WORK TASK: Write out the listing beneath this instruction in its entirety, exactly as it reads.

= = =

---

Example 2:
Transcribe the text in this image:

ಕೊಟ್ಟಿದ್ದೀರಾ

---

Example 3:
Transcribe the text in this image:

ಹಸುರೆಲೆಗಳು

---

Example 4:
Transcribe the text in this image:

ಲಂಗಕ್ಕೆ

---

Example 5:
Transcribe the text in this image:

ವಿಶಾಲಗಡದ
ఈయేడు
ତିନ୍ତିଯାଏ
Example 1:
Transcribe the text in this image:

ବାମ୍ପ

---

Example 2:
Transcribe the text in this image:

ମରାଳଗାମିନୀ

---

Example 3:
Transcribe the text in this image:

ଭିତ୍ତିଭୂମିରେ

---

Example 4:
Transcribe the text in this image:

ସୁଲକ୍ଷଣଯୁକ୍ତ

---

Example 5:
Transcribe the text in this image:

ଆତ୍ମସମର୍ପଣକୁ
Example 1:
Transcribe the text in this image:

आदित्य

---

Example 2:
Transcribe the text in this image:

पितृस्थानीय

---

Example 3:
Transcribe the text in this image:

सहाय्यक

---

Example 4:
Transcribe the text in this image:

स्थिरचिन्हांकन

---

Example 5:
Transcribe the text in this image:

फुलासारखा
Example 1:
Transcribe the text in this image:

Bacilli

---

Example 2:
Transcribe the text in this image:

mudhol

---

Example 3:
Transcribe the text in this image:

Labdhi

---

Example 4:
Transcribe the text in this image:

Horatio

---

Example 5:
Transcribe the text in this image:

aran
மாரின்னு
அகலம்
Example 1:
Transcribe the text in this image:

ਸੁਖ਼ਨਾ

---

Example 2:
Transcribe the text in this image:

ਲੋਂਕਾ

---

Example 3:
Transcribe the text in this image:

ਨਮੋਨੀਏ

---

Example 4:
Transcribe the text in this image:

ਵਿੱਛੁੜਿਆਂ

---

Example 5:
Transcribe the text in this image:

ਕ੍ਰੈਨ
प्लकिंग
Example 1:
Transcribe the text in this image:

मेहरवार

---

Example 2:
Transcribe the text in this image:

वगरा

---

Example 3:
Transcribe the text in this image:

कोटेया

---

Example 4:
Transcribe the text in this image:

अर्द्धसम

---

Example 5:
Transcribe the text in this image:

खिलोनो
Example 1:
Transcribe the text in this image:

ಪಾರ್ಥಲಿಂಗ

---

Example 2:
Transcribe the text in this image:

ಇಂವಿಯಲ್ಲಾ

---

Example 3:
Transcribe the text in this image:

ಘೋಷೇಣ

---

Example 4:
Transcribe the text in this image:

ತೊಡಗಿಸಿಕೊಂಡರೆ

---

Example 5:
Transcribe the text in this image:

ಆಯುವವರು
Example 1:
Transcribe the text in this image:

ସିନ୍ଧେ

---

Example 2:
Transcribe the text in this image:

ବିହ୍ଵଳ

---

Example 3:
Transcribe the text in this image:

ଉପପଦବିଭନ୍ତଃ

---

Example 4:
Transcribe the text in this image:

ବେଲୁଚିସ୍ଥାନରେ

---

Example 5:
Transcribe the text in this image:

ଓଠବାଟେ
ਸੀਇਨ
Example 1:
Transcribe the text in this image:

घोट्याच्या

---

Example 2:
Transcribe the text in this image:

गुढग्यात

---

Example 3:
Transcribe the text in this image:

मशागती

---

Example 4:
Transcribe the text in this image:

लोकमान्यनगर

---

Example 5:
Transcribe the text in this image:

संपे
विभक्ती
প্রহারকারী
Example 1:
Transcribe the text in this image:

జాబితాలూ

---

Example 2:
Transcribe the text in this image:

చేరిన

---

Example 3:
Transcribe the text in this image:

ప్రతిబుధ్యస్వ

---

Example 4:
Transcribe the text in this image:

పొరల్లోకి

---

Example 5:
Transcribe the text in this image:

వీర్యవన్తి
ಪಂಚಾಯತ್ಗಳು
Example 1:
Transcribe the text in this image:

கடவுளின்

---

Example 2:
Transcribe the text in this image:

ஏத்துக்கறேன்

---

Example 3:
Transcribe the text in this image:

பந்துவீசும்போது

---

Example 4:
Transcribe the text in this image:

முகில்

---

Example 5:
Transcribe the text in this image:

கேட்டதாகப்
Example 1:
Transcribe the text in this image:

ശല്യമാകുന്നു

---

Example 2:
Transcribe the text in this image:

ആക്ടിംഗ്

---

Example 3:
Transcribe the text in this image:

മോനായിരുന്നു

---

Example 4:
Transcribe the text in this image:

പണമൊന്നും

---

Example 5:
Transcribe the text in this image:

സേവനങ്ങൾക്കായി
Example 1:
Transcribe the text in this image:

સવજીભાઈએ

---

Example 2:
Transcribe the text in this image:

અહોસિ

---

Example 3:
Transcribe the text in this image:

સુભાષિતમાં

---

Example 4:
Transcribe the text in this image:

= = =

OUTPUT FOR THIS EXERCISE:
---

Example 2:
Transcribe the text in this image:

ಕೊಟ್ಟಿದ್ದೀರಾ

---

Example 3:
Transcribe the text in this image:

ಹಸುರೆಲೆಗಳು

---

Example 4:
Transcribe the text in this image:

ಲಂಗಕ್ಕೆ

---

Example 5:
Transcribe the text in this image:

ವಿಶಾಲಗಡದ
ఈయేడు
ତିନ୍ତିଯାଏ
Example 1:
Transcribe the text in this image:

ବାମ୍ପ

---

Example 2:
Transcribe the text in this image:

ମରାଳଗାମିନୀ

---

Example 3:
Transcribe the text in this image:

ଭିତ୍ତିଭୂମିରେ

---

Example 4:
Transcribe the text in this image:

ସୁଲକ୍ଷଣଯୁକ୍ତ

---

Example 5:
Transcribe the text in this image:

ଆତ୍ମସମର୍ପଣକୁ
Example 1:
Transcribe the text in this image:

आदित्य

---

Example 2:
Transcribe the text in this image:

पितृस्थानीय

---

Example 3:
Transcribe the text in this image:

सहाय्यक

---

Example 4:
Transcribe the text in this image:

स्थिरचिन्हांकन

---

Example 5:
Transcribe the text in this image:

फुलासारखा
Example 1:
Transcribe the text in this image:

Bacilli

---

Example 2:
Transcribe the text in this image:

mudhol

---

Example 3:
Transcribe the text in this image:

Labdhi

---

Example 4:
Transcribe the text in this image:

Horatio

---

Example 5:
Transcribe the text in this image:

aran
மாரின்னு
அகலம்
Example 1:
Transcribe the text in this image:

ਸੁਖ਼ਨਾ

---

Example 2:
Transcribe the text in this image:

ਲੋਂਕਾ

---

Example 3:
Transcribe the text in this image:

ਨਮੋਨੀਏ

---

Example 4:
Transcribe the text in this image:

ਵਿੱਛੁੜਿਆਂ

---

Example 5:
Transcribe the text in this image:

ਕ੍ਰੈਨ
प्लकिंग
Example 1:
Transcribe the text in this image:

मेहरवार

---

Example 2:
Transcribe the text in this image:

वगरा

---

Example 3:
Transcribe the text in this image:

कोटेया

---

Example 4:
Transcribe the text in this image:

अर्द्धसम

---

Example 5:
Transcribe the text in this image:

खिलोनो
Example 1:
Transcribe the text in this image:

ಪಾರ್ಥಲಿಂಗ

---

Example 2:
Transcribe the text in this image:

ಇಂವಿಯಲ್ಲಾ

---

Example 3:
Transcribe the text in this image:

ಘೋಷೇಣ

---

Example 4:
Transcribe the text in this image:

ತೊಡಗಿಸಿಕೊಂಡರೆ

---

Example 5:
Transcribe the text in this image:

ಆಯುವವರು
Example 1:
Transcribe the text in this image:

ସିନ୍ଧେ

---

Example 2:
Transcribe the text in this image:

ବିହ୍ଵଳ

---

Example 3:
Transcribe the text in this image:

ଉପପଦବିଭନ୍ତଃ

---

Example 4:
Transcribe the text in this image:

ବେଲୁଚିସ୍ଥାନରେ

---

Example 5:
Transcribe the text in this image:

ଓଠବାଟେ
ਸੀਇਨ
Example 1:
Transcribe the text in this image:

घोट्याच्या

---

Example 2:
Transcribe the text in this image:

गुढग्यात

---

Example 3:
Transcribe the text in this image:

मशागती

---

Example 4:
Transcribe the text in this image:

लोकमान्यनगर

---

Example 5:
Transcribe the text in this image:

संपे
विभक्ती
প্রহারকারী
Example 1:
Transcribe the text in this image:

జాబితాలూ

---

Example 2:
Transcribe the text in this image:

చేరిన

---

Example 3:
Transcribe the text in this image:

ప్రతిబుధ్యస్వ

---

Example 4:
Transcribe the text in this image:

పొరల్లోకి

---

Example 5:
Transcribe the text in this image:

వీర్యవన్తి
ಪಂಚಾಯತ್ಗಳು
Example 1:
Transcribe the text in this image:

கடவுளின்

---

Example 2:
Transcribe the text in this image:

ஏத்துக்கறேன்

---

Example 3:
Transcribe the text in this image:

பந்துவீசும்போது

---

Example 4:
Transcribe the text in this image:

முகில்

---

Example 5:
Transcribe the text in this image:

கேட்டதாகப்
Example 1:
Transcribe the text in this image:

ശല്യമാകുന്നു

---

Example 2:
Transcribe the text in this image:

ആക്ടിംഗ്

---

Example 3:
Transcribe the text in this image:

മോനായിരുന്നു

---

Example 4:
Transcribe the text in this image:

പണമൊന്നും

---

Example 5:
Transcribe the text in this image:

സേവനങ്ങൾക്കായി
Example 1:
Transcribe the text in this image:

સવજીભાઈએ

---

Example 2:
Transcribe the text in this image:

અહોસિ

---

Example 3:
Transcribe the text in this image:

સુભાષિતમાં

---

Example 4:
Transcribe the text in this image:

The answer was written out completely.